人と同じように、猫にとっても生活習慣病は大きな問題です。肥満や歯周病の猫達は年々増えています。定期的な健康診断によりこれらの兆候が見られた時点で、早期に生活を改善しましょう。

3. 健康時の状態把握

人と同じように、猫の健康診断では複数種類の検査を受けます。これらの検査数値は、猫によって基準値より高めであったり低めであったりします。
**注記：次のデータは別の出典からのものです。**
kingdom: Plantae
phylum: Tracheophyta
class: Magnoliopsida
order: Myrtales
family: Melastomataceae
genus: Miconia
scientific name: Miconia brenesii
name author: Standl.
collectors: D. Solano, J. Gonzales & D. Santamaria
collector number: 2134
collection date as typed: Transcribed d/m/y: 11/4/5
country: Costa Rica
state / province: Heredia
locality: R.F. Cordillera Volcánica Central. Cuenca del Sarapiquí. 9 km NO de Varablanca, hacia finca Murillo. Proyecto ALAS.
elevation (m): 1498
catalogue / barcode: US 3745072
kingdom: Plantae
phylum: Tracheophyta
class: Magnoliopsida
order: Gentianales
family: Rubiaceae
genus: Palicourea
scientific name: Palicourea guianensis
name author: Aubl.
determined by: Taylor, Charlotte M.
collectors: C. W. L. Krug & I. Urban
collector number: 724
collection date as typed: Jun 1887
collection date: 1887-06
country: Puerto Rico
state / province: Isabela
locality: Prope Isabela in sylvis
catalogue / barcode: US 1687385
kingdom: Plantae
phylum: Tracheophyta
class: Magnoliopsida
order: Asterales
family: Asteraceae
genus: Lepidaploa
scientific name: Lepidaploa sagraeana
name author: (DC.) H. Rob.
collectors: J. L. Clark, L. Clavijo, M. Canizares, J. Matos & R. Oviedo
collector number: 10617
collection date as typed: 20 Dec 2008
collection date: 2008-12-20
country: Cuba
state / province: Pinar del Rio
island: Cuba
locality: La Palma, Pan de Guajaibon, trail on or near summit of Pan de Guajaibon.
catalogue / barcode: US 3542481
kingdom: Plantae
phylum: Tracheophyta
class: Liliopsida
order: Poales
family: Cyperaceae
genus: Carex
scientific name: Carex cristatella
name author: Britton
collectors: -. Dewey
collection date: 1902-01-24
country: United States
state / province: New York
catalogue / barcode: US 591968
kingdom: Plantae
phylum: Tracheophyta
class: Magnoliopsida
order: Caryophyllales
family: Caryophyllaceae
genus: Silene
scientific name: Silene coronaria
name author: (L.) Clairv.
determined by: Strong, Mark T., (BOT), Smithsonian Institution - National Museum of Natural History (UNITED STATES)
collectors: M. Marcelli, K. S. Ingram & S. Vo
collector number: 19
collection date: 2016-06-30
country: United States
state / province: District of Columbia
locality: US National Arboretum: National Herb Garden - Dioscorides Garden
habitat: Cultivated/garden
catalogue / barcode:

日頃から定期的に健康診断を受けておく事で、愛猫が健康な状態の時の数値を把握する事ができます。

具合が悪くなった時の検査結果を健康な時の数値と比較する事で、より正確な診断をしてもらう事ができますし、定期的な受診でどのように変化しているのかも把握できます。

検査項目

血液の顕微鏡写真

猫の健康診断で標準的に用意されているメニューには、一般的な検査(体重、体温、心拍数、視診および触診)の他に下記のようなものが挙げられます。

(1) 血液一般検査
赤血球、白血球、血小板の数、形を確認し、貧血や感染の有無を確認します。

(2) 血液化学検査
内臓のそれぞれの働き具合を確認し、肝臓病や腎臓病、糖尿病などの診断に有効です。

(3) X線検査
臓器の拡大や縮小、位置、数や異物の有無を確認します。

(4) 超音波検査
臓器の内部構造、大きさを確認し、心臓の弁障害、心筋症やリンパ節の腫大の有無などの診断に有効です。

(5) 尿検査
尿の比重(濃さ)、血尿、尿内の細菌の有無などを確認し、泌尿器系疾患や糖尿病の診断に有効です。

(6) 便検査
内部寄生虫の有無や便中の細菌バランスの状態、消化の状態などの診断に有効です。

健康診断の頻度

くつろぐ猫

考え方は人により様々ですが、一般的には若い内は1年に1回、8歳以上は半年に1回が適当だと考えられています。人間の1年に1回の受診に相当する1年に4回の受診が適当だとの考えもあります。

猫の8歳は人間の48歳に相当し、猫の1年は人の4年に相当する事を考慮して決めると良いでしょう。

また、愛猫の年齢に合わせて検査項目を増やしていく事をおすすめします。特に、腎臓系疾患はかなり病状が進行しないと血液化学検査の数値に表れません。そのため、ある程度の年齢になったら少なくとも尿検査とX線検査は必要だと考えると良いでしょう。

まとめ

タワーで眠る猫

健康診断は、病気の早期発見の他にも、生活改善や健康時の状態を把握するための目的がある事も知って頂き、普段の愛猫の健康管理に上手に活用しましょう。

健康診断を受けて結果が良くても、その後に発病する可能性がゼロだという訳ではありません。しかし、適切な頻度で健康診断を続ける事で時系列の変化を追えますので、その時々に必要な予防策を上手に取っていきましょう。